## What is expected
Give back, unchanged, each line from the one containing "Figure 6. Temperature" through the last line of the entries below.

## Input data
◆ ◆ ◆
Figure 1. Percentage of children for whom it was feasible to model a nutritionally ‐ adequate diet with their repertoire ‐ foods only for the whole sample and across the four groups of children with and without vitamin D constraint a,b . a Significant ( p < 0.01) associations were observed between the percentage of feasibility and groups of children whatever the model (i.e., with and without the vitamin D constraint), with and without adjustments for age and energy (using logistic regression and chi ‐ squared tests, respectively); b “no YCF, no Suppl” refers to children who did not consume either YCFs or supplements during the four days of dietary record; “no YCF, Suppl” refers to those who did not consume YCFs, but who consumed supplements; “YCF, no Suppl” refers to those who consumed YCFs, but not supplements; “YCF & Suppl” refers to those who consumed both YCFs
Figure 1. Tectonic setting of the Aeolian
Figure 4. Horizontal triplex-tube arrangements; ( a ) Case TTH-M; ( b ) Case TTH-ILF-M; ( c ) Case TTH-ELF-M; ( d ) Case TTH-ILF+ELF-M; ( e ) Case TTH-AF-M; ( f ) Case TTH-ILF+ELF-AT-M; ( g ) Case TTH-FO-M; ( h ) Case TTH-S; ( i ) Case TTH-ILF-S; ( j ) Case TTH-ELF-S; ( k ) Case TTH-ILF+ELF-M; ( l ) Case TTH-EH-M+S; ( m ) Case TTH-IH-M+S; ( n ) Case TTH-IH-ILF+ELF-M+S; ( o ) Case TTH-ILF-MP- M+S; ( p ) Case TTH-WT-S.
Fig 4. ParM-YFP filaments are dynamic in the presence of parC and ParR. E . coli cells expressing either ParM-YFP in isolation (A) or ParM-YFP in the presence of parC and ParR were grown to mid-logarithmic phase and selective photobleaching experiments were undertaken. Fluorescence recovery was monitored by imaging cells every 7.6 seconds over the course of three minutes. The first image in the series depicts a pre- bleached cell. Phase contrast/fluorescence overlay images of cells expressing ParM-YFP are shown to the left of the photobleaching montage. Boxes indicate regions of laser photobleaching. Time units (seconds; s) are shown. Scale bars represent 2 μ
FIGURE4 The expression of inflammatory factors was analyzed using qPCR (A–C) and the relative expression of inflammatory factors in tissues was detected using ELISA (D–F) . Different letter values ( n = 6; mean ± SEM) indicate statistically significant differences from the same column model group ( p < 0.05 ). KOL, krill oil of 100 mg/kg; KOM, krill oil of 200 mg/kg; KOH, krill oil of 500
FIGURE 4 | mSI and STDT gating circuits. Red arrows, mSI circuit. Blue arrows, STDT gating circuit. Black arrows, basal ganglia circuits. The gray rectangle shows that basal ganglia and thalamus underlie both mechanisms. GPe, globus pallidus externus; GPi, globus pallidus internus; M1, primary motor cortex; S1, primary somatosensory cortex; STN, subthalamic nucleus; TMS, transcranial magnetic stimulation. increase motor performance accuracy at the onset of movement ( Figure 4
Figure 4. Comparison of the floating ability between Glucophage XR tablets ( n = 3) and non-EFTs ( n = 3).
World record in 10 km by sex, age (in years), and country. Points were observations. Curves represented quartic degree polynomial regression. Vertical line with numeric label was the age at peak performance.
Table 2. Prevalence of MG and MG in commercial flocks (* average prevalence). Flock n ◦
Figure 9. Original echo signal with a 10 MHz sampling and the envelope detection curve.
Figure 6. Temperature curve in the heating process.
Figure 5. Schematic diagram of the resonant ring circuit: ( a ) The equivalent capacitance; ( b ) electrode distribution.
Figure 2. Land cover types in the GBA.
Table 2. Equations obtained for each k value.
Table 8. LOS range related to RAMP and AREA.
◆ ◆ ◆
## Expected answer
Figure 6. Temperature curve in the heating process.
Figure 5. Schematic diagram of the resonant ring circuit: ( a ) The equivalent capacitance; ( b ) electrode distribution.
Figure 2. Land cover types in the GBA.
Table 2. Equations obtained for each k value.
Table 8. LOS range related to RAMP and AREA.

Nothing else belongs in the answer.